Les enquêteurs accusent le correspondant d'avoir collecté des informations sensibles pour la CIA sur l'un des principaux fabricants d'armements du pays, l'entreprise Ouralvagonzavod. Mais Russie n'a jamais rendu public le moindre indice confirmant ces affirmations. Cette société société produit notamment des chars T-90 utilisés en Ukraine et ceux de nouvelle génération Armata, ainsi que des wagons de marchandises.

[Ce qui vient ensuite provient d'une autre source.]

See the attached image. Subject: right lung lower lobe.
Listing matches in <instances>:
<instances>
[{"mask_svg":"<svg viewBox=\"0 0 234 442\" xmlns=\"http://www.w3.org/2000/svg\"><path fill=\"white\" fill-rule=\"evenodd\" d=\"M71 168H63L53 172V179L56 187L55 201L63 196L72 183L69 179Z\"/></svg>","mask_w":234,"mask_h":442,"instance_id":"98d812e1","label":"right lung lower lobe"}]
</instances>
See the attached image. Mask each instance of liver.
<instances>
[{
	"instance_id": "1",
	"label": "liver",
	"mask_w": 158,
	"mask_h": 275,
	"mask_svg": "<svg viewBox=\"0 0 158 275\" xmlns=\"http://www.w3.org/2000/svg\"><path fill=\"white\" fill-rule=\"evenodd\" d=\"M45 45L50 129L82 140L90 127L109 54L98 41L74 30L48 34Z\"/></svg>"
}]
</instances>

Le journaliste, sa rédaction et ses proches récusent fermement ces accusations, tout comme Washington, estimant que Moscou a fabriqué l'affaire afin d'échanger le journaliste contre des Russes détenus en Occident. Selon le Wall Street Journal, le reporter, qui encourt jusqu'à 20 ans de prison, a été arrêté pour avoir "simplement fait son travail". Il a passé sa détention provisoire dans la prison moscovite de Lefortovo, administrée par le FSB, mais est jugé à Ekaterinbourg, où il a été arrêté.
La famille du journaliste a expliqué à l'AFP début 2024 compter sur la promesse du président américain Joe Biden d'obtenir la libération du journaliste. Mais le porte-parole de la présidence russe, Dmitri Peskov, a, lui, une nouvelle fois refusé de s'exprimer sur un éventuel échange de prisonniers.
Un haut responsable diplomatique russe, Sergueï Riabkov, a affirmé la semaine dernière que Moscou avait fait une proposition à Washington en vue d'un tel échange, sans révéler le contenu de cette offre. Mercredi, cité par l'agence Interfax, il a appelé les Etats-Unis à étudier "sérieusement" les "signaux" envoyés par Moscou sur ce sujet. Vladimir Poutine a, quant à lui, déjà reconnu que des négociations étaient en cours et sous-entendu qu'il exigeait la libération de Vadim Krassikov, condamné à la prison à vie en Allemagne pour avoir assassiné à Berlin en 2019, pour le compte de Moscou, un ex-commandant séparatiste tchétchène.
(Re)voir : Russie : un français soupçonné d'espionnage arrêté à Moscou
La Russie détient plusieurs autres Américains, dont la journaliste russo-américaine Alsu Kurmasheva, arrêtée en 2023 pour une infraction à la loi sur les "agents de l'étranger", et l'ex-marine Paul Whelan, qui purge une peine de 16 ans de prison pour espionnage, accusation qu'il conteste. Fils d'émigrés juifs venus d'URSS, Evan Gershkovich a grandi dans le New Jersey et travaillait en Russie depuis 2017 pour plusieurs médias.